# WHAT IS REQUIRED
Within these entries, which lines include the string "coffee"? Copy each one.
[EXERCISE DATA — start]
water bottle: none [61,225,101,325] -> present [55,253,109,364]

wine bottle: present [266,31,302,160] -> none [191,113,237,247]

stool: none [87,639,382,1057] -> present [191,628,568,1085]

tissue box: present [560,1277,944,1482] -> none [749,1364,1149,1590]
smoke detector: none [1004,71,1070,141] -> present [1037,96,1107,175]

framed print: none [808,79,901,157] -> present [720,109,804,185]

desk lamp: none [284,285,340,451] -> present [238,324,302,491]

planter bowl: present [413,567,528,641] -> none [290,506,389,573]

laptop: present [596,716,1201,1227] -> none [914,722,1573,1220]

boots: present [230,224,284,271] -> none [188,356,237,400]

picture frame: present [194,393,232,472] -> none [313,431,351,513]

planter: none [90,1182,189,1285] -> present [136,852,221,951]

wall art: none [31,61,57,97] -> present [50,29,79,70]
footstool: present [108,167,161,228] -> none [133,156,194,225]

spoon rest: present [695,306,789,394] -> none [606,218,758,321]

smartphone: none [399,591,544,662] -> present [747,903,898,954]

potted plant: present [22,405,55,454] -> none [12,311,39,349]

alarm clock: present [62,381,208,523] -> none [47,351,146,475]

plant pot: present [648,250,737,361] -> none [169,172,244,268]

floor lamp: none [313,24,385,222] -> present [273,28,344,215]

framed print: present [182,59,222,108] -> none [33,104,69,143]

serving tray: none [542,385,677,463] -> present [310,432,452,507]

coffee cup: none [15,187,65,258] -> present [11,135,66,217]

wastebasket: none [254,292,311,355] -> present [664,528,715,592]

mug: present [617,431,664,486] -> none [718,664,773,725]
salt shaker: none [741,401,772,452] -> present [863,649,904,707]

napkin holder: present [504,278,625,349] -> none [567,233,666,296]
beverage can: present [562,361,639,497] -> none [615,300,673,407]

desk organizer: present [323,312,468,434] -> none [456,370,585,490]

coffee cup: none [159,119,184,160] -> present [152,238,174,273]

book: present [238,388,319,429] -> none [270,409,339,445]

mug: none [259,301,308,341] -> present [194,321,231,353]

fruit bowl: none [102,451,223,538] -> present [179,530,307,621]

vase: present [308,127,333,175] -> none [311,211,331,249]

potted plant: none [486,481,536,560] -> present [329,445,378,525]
[EXERCISE DATA — finish]
# ANSWER TO THE PROBLEM
coffee cup: none [15,187,65,258] -> present [11,135,66,217]
coffee cup: none [159,119,184,160] -> present [152,238,174,273]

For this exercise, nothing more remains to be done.